While there is an explicit caste consciousness among students, the teachers are uninterested or unsure on how to engage with this. Teachers in the staff room often blame students’ indiscipline on their caste, community and religious backgrounds. The teachers’ voice caste stereotypes like Jats and Gujjars as inherently aggressive, rowdy and uninterested in studying, and reproduces the very biases the secular curriculum aims to dismantle. Jis mahaul se aate hain wahi karte hain (They act in accordance with the environment from which they come) (p. 168). At the other end of the spectrum are problems associated with talking about caste. For example, Karthik (p. 173), a social science teacher, shares that when he was talking about the historical marginalisation of a certain community, the students used the same text to weaponise the identity of their peer groups. Students began calling out their classmates’ belonging to a certain caste, yelling across the classroom: Look, what this says about you! (Dekh tere bare mein kya likha hua hai). This example highlights a profound pedagogical dilemma of how to teach and engage students on questions of caste.
The present book gives us much to reflect on. Schools like ABV mirror the tensions and secular paradoxes of our times. It highlights how secularism is not a condition a school can simply possess; it is a relation the school must continuously produce. One cannot simply declare a school to be secular. It is not an inherent quality or a property of a building, like the number of classrooms; it is a relation that needs to be continually produced, a dynamic relationship between the school, its students, and the diverse beliefs of the community, which needs to be nurtured. To be secular, a school must constantly work to remain inclusive through its daily choices—what it teaches, what it leaves out, and how it handles conflicts.

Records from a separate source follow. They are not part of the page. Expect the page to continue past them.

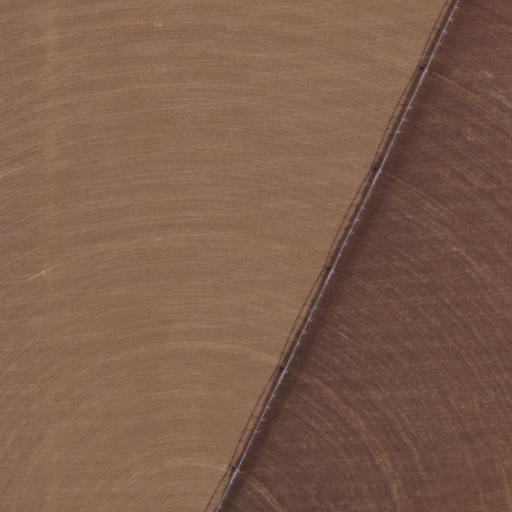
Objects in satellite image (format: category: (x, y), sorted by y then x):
road: (88, 256)
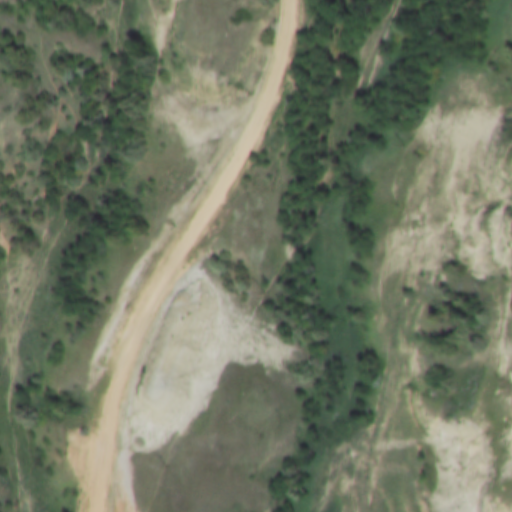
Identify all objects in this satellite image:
road: (186, 254)
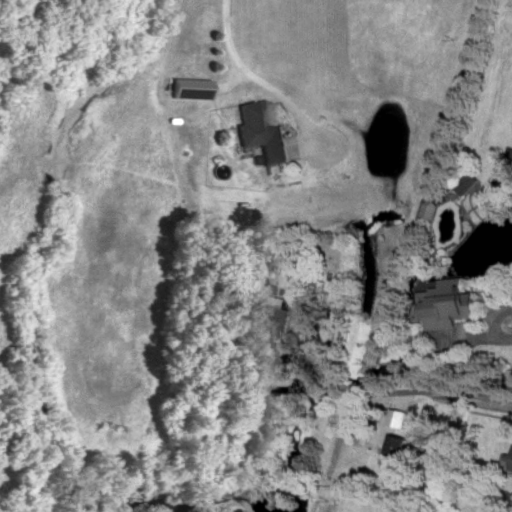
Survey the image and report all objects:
road: (246, 73)
building: (190, 86)
building: (263, 134)
building: (510, 153)
building: (468, 181)
building: (271, 283)
building: (447, 303)
building: (276, 314)
road: (488, 327)
road: (397, 391)
building: (399, 416)
building: (402, 446)
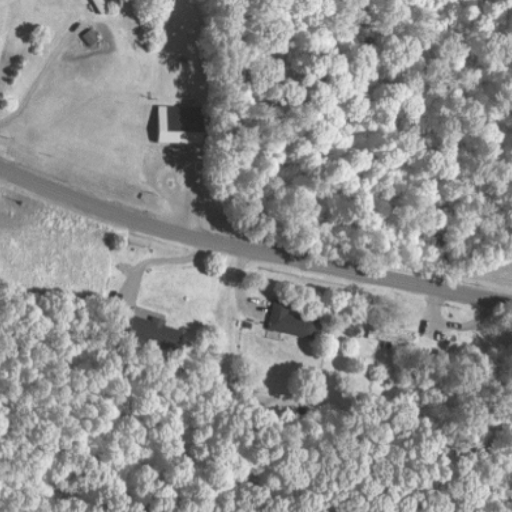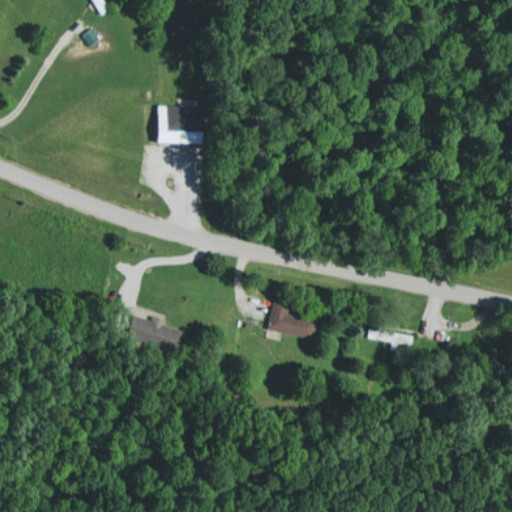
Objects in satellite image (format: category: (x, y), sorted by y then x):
building: (92, 36)
road: (37, 75)
road: (252, 248)
building: (292, 322)
building: (158, 331)
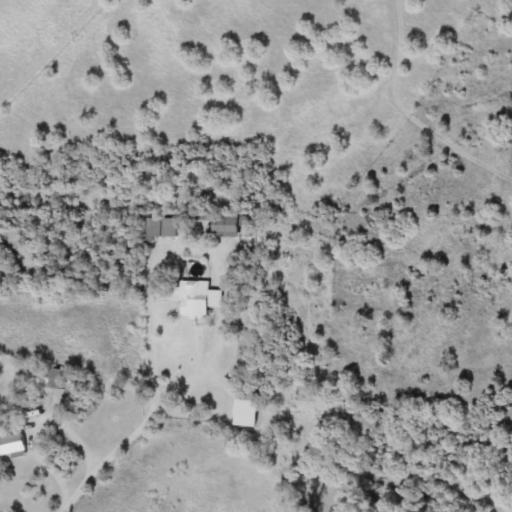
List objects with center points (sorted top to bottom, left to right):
building: (229, 227)
building: (230, 227)
building: (163, 229)
building: (163, 229)
building: (198, 299)
building: (199, 299)
building: (59, 378)
building: (60, 379)
road: (132, 431)
building: (15, 443)
building: (15, 444)
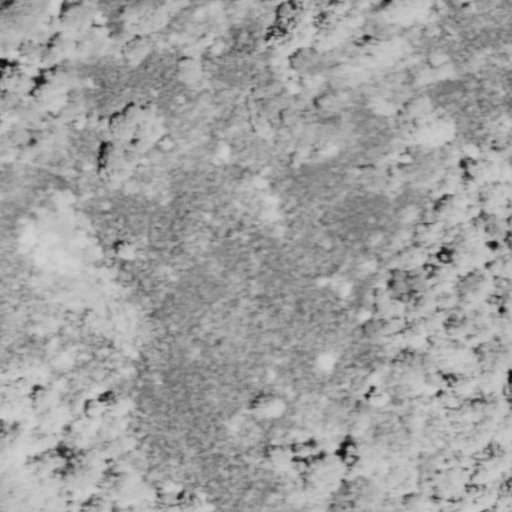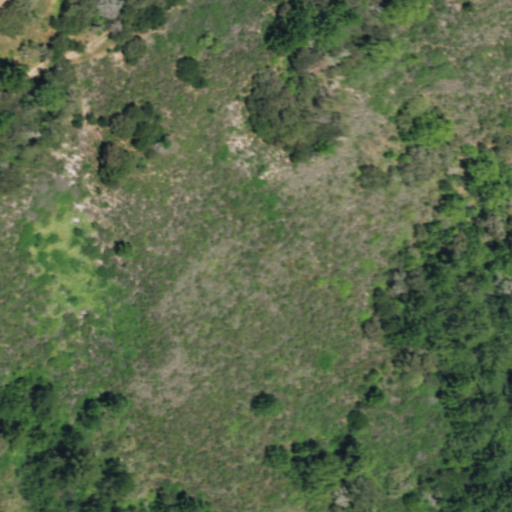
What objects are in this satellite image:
building: (2, 2)
road: (68, 55)
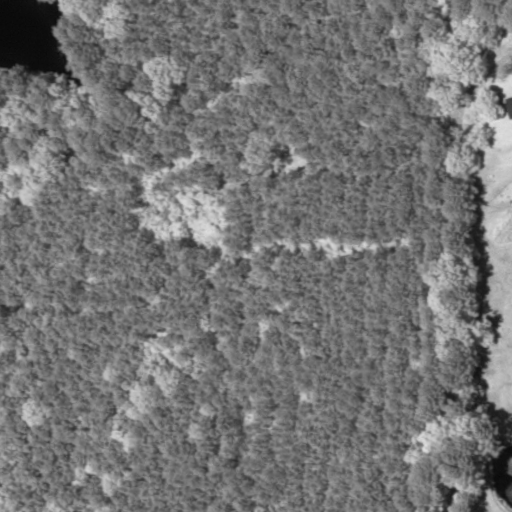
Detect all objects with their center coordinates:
building: (509, 104)
road: (447, 259)
road: (442, 505)
road: (448, 505)
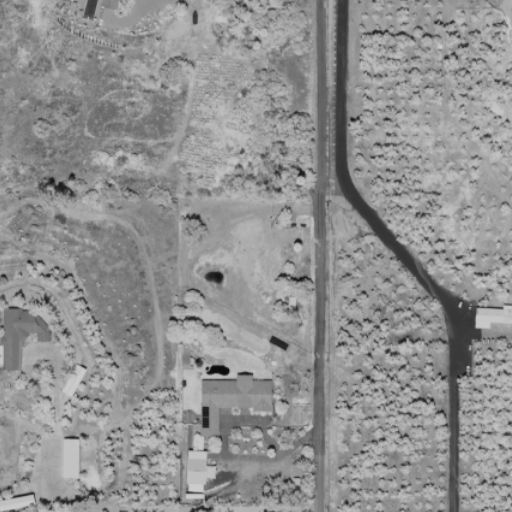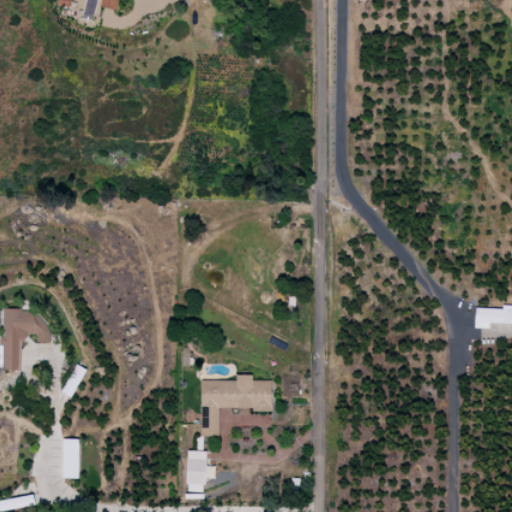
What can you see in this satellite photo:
road: (135, 12)
road: (402, 253)
road: (320, 255)
building: (494, 315)
road: (481, 328)
building: (18, 333)
building: (73, 380)
building: (231, 398)
building: (70, 457)
building: (195, 470)
road: (117, 507)
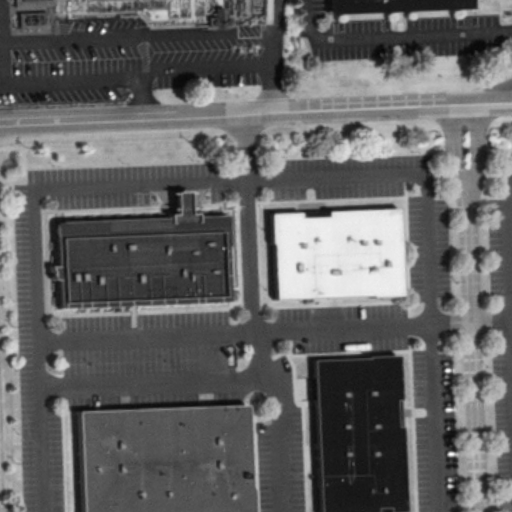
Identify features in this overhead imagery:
building: (18, 0)
building: (32, 4)
building: (394, 5)
building: (390, 6)
road: (138, 37)
road: (391, 40)
road: (1, 41)
road: (274, 56)
parking lot: (124, 58)
road: (98, 77)
road: (140, 97)
road: (256, 113)
road: (408, 170)
road: (509, 229)
road: (33, 245)
building: (332, 253)
building: (329, 256)
building: (139, 259)
building: (135, 263)
road: (470, 308)
road: (252, 315)
road: (471, 320)
road: (233, 329)
road: (155, 380)
road: (435, 417)
building: (355, 434)
building: (352, 435)
road: (1, 458)
building: (161, 459)
building: (158, 460)
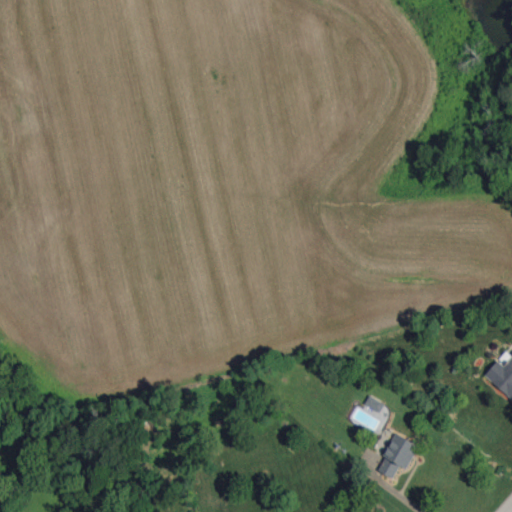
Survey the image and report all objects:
building: (502, 375)
building: (398, 455)
road: (383, 479)
building: (367, 509)
road: (511, 511)
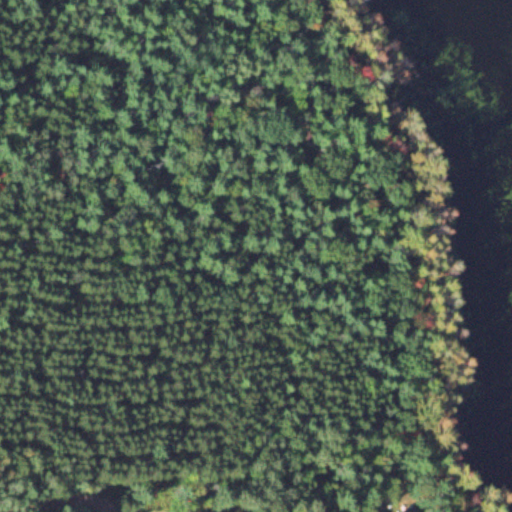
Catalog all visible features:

The book also makes one think about the questions of secularism, power and neutrality. The school believes it is neutral because it does not explicitly espouse communalism. But neutrality in a context of prior inequality is never neutral, as it reinforces the existing asymmetry of cultural power. When the majority defines the public culture of the school, the minority must either assimilate or be marked as deviant. In this context—every assembly, textbook teaching and celebration is an opportunity to either reinforce or undermine secularism.
This book would deeply interest scholars of sociology and anthropology of education, inclusion studies and citizenship studies who can build on this work to explore the intersections of education, religion, caste, gender and citizenship.